À travers ce choix, la Région flamande a décidé de travailler sur son plan de secteur.  C’est à dire sur les propriétés directement. Des dédommagements financiers ou en nature sont envisagés pour compenser les pertes chez les propriétaires enregistrant une moins-value sur leur terrain du fait du déclassement en zone non urbanisable.  Pour compenser, il serait possible de transférer la propriété d’un terrain « déclassé » vers un terrain encore urbanisable. Ce transfert de titre de propriété serait l’option préconisée par les autorités.

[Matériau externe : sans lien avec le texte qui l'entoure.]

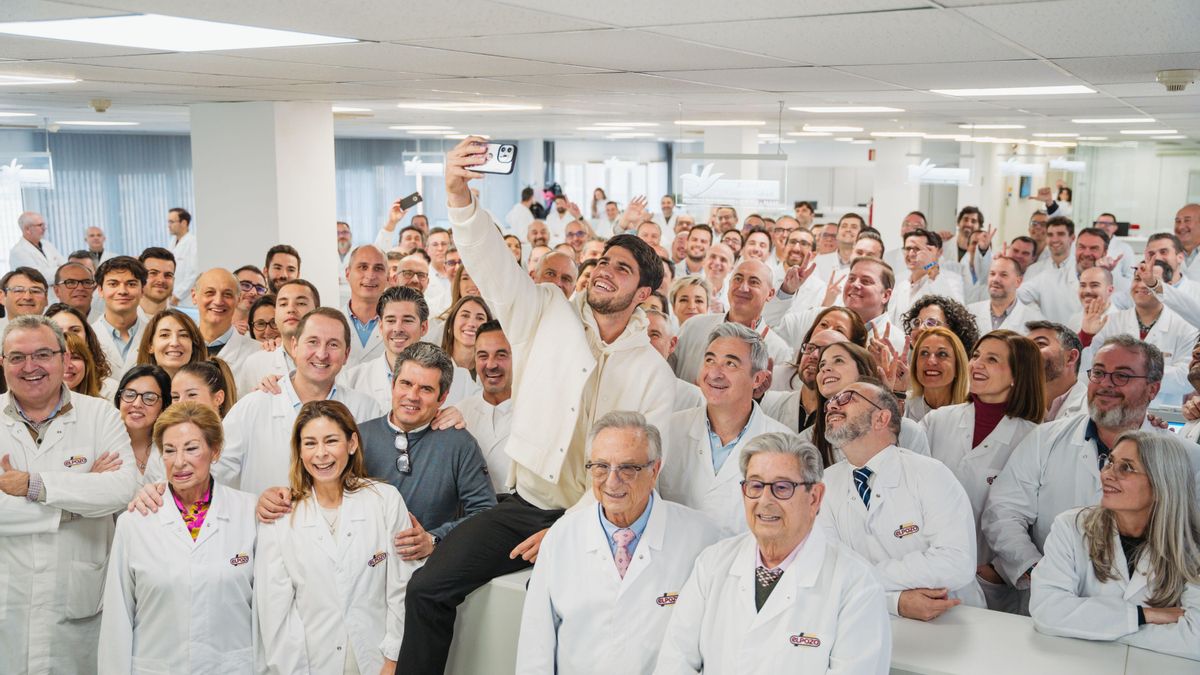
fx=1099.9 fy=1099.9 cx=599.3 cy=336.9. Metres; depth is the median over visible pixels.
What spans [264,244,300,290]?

[1]K. Vermeiren, L. PoeLmanS, G. enGeLen, i. LoriS, a. PiSman, What is Urban Sprawl in Flanders ?,Proceedings of REAL CORP, 2018

En Région wallonne  …

Ont a décidé de travailler différemment avec le SDT.  Au lieu d’interdire et de modifier le plan de secteur.  Le gouvernement wallon a décidé de travailler sur son outil d’orientation d’aménagement du territoire.  Il va rendre plus compliqué la construction en périphérie (hors des centralités) et privilégier la construction au sein des centralités.

Certains professionnels du secteur immobilier y voient davantage un effet d’annonce de la part du monde politique. La tendance naturelle suivrait déjà cette voie. Les logements mal situés perdraient déjà de leur valeur tandis que ceux à proximité d’infrastructures, d’équipements et de transports publics en gagneraient, eux.

Dans le Brabant wallon, le marché du neuf concernerait très majoritairement les appartements et non plus les villas quatre façades. Il est vrai que lorsque la disponibilité foncière se fait plus rare, et que donc le prix des terrains augmente, la tendance va à la production d’immeubles à appartements de type clés-sur-porte dont on tire un plus grand profit. La superficie des parcelles rétrécit également puisqu’on est passé à une moyenne de 12 à 5 ares. L’intérêt se porte désormais davantage sur le logement mitoyen.[2]

Le « stop au béton », n’est pas un arrêt complet de la construction. Seulement, on visera à reconstruire les espaces en friche, les bâtiments délabrés, et même encore à bâtir sur certaines parcelles urbanisables idéalement situées. Il s’agit surtout de construire différemment.

[2]https://www.mubw.be/wp-content/uploads/sites/2/2019/12/pra%CC%83%C2%A9santation-yves-hanin.pdf

L’exemple de Munich…

L’exemple de Munich est connu. Il tire son origine de la décision prise après-guerre de reconstruire le centre historique, entouré à la fois d’une ceinture verte et d’un périphérique.

Promouvoir un développement multipolaire. Dès le début des années 1980, l’agglomération de Rennes a choisi un développement polycentrique, privilégiant la densification des bourgs anciens autour desquels sont préservées des ceintures vertes.

Cette stratégie a conduit à un modèle multipolaire, de type « ville archipel », souvent cité en exemple.